Over the past 20 years, the number of passengers traveling on British train networks has almost doubled to 1.7 billion annually. With numbers like that it's clear how much people rely on rail service in Great Britain, and how many disgruntled patrons there would be when delays occur.

A recent study used real British Railway data and an artificial intelligence model to improve the ability to predict delays in railway networks.

"We wanted to explore this problem using our experience with graph neural networks," said Huy Tran, an aerospace engineering faculty member at the University of Illinois Urbana-Champaign. "These are a specific class of artificial intelligence models that focus on data modeled as a graph, where a set of nodes are connected by edges."

"This was a collaboration with Simon Hu, an expert on railway networks, from the Zhejiang University-University of Illinois Urbana-Champaign Institute," Tran said. "We worked together to develop a new way to represent a rail network and apply it to real-world data to predict delays."

They applied the Spatial-Temporal Graph Convolutional Network model to predict delays within a portion of the British rail network where Didcot Parkway and Long Paddington serve as gateway stations.

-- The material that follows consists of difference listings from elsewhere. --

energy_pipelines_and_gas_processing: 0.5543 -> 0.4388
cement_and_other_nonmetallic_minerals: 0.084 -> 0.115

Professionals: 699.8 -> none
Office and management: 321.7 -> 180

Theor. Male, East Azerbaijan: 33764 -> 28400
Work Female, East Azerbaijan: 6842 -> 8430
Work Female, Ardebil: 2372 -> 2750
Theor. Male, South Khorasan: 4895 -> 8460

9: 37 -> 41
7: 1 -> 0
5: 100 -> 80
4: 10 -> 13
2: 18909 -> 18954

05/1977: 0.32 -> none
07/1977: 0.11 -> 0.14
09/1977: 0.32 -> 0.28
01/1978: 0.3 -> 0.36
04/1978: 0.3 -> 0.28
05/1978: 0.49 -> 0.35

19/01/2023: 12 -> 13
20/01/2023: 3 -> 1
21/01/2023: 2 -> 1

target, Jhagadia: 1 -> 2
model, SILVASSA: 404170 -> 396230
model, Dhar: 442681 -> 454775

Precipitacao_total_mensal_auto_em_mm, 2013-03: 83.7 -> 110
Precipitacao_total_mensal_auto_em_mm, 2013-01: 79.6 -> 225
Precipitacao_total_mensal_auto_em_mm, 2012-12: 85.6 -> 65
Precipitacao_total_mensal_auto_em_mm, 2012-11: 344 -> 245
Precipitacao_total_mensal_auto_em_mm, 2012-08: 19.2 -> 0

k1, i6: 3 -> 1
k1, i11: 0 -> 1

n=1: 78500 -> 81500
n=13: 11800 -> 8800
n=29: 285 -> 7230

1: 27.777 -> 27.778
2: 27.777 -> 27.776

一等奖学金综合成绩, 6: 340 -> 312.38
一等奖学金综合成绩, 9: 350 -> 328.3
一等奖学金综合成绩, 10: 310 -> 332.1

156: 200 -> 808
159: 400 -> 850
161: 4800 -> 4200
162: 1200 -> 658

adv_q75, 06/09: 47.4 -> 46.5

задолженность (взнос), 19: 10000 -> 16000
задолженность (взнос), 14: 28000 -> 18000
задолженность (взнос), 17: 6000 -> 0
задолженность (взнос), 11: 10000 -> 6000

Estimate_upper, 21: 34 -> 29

"Compared with other statistical models, this one outperforms them for forecasting delays up to 60 minutes in the future," Tran said.

He added that others have developed similar models for social networks, but he wanted to apply it to an engineering problem.

"One challenge was that this data only captures the full trip of a train from start to finish. It doesn't tell us where it was delayed along the way," he said. "The new formulation we developed was a way to approximate in which leg of the trip the delay occurred. From this research, we learned that using our formulation with this class of AI models can work well with real-world networks to predict behaviors."

Tran said they are addressing some limitations, however.

"A lot of times with AI models, we don't really understand why the model says what it does. We just try to predict what the delay will be, but we don't have any insight into why it was delayed, or where," Tran said. "So, one of the things we're interested in is getting more explainability into these models, so we can better understand why it's making the suggestion or predictions that it does.